Due medici dell'Aurelia Hospital di Roma sono indagati per la morte dell'attrice 28enne Francesca Carocci con l'accusa di omicidio colposo in ambito sanitario. Lo riporta l'edizione romana del Corriere della Sera, la quale aggiunge che i due dottori che hanno visitato la donna avrebbero scambiato un principio di miocardite per ansia.
Il caso Il 28 febbraio, l'attrice avrebbe avvertito una fortissima fitta al petto, all'altezza del cuore. Avrebbe avuto anche la febbre.

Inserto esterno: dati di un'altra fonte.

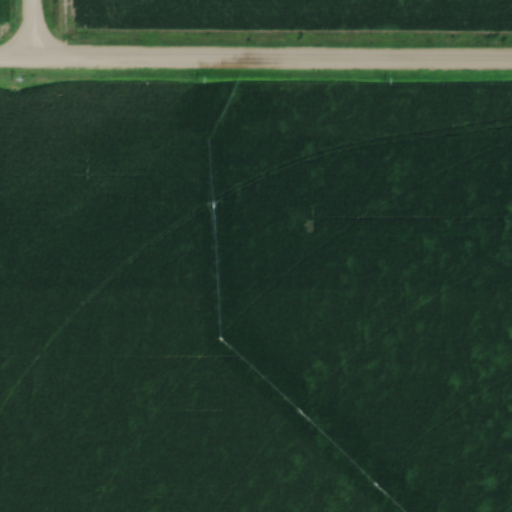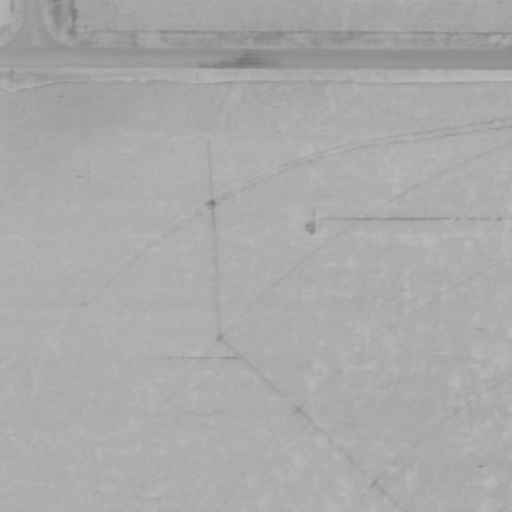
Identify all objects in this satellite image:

Nel pomeriggio, sarebbe stata trasportata in ambulanza all'Aurelia Hospital. In ospedale, sarebbe stata sottoposta a una serie di controlli. Qualche ora più tardi, i medici l'avrebbero dimessa con un antidolorifico. "Veniva semplicemente confermata la stessa terapia già assunta in precedenza dalla paziente a domicilio", ha poi sostenuto l'Aurelia Hospital.

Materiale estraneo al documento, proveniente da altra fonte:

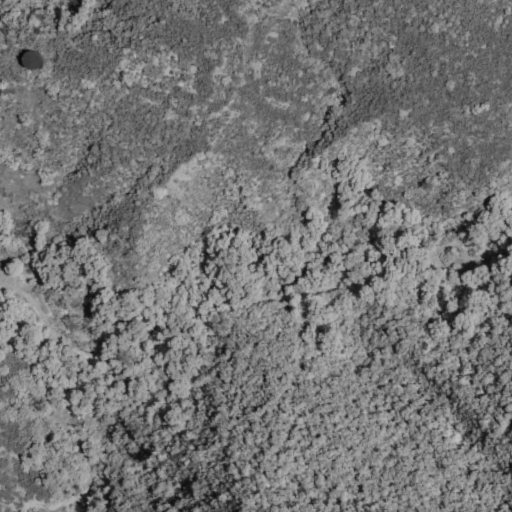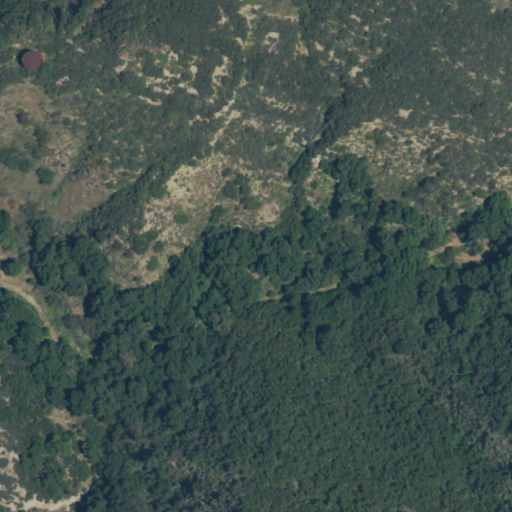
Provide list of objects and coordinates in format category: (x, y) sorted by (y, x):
building: (34, 60)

Carocci sarebbe poi tornata a casa, ma dopo un paio di giorni la situazione sarebbe precipitata. Questa volta le sue condizioni sarebbero state ancora più gravi. È così è scattata una nuova chiamata al 118. L'ambulanza l'ha portata nuovamente all'Aurelia Hospital, ma nel tragitto l'attrice avrebbe avuto un primo attacco cardiaco. Il personale sanitario sarebbe riuscito a rianimarla e l'attrice sarebbe arrivata viva al pronto soccorso. Qui però sarebbe subentrato un secondo malore che si sarebbe rivelato per lei fatale. I medici avrebbero tentano a lungo di rianimarla ma per la 28ennenon ci sarebbe stato più nulla da fare.

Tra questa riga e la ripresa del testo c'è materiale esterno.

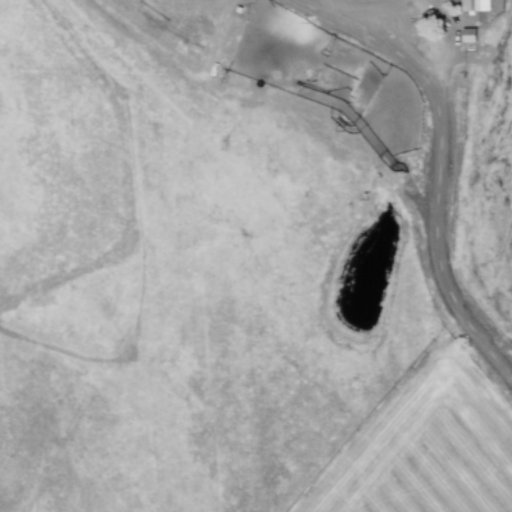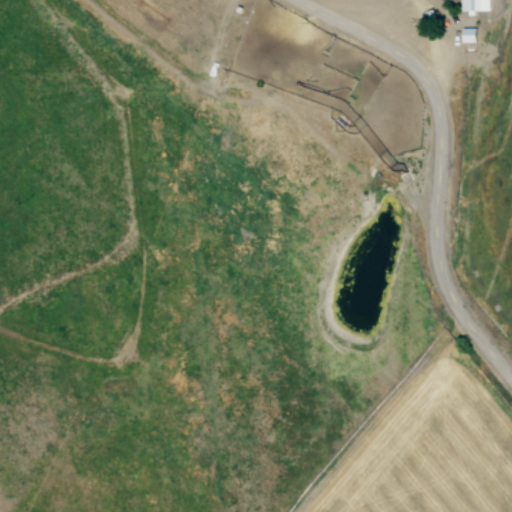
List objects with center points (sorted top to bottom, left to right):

Dopo il decesso, i familiari dell'attrice hanno presentato denuncia. Dalla consulenza del medico legale incaricato dalla Procura di Roma, Luigi Cipolloni, emergerebbe che i risultati degli accertamenti effettuati alla ragazza necessitavano di un approfondimento.
L'ospedale romano ha espresso il "più sentito cordoglio" e fornito la sua ricostruzione dei fatti. All'accesso in pronto soccorso, il 28 febbraio, la paziente è stata sottoposta a "tutti gli esami ed accertamenti clinici, completi e approfonditi, richiesti per la sintomatologia presentata dalla paziente", ha sottolineato il nosocomio, assicurando che gli accertamenti, "accuratamente valutati dall'equipe di cardiologia della struttura, hanno categoricamente escluso una diagnosi di infarto miocardico acuto".
Poi ha precisato che è stata la stessa struttura sanitaria "a richiedere il riscontro autoptico a seguito del decesso". "Tuttavia, l'Aurelia Hospital – ha concluso il nosocomio - non è stata invitata allo svolgimento dell'esame autoptico e non è tuttora a conoscenza dei risultati, anche se può fin d'ora osservare come le notizie su alcune valutazioni attribuite al medico legale incaricato dalla Procura non siano assolutamente corrette".
Ora emergerebbe, sempre stando al Corriere, che, "secondo la prima diagnosi", il dolore al petto sarebbe stato collegato "a uno stato d'ansia".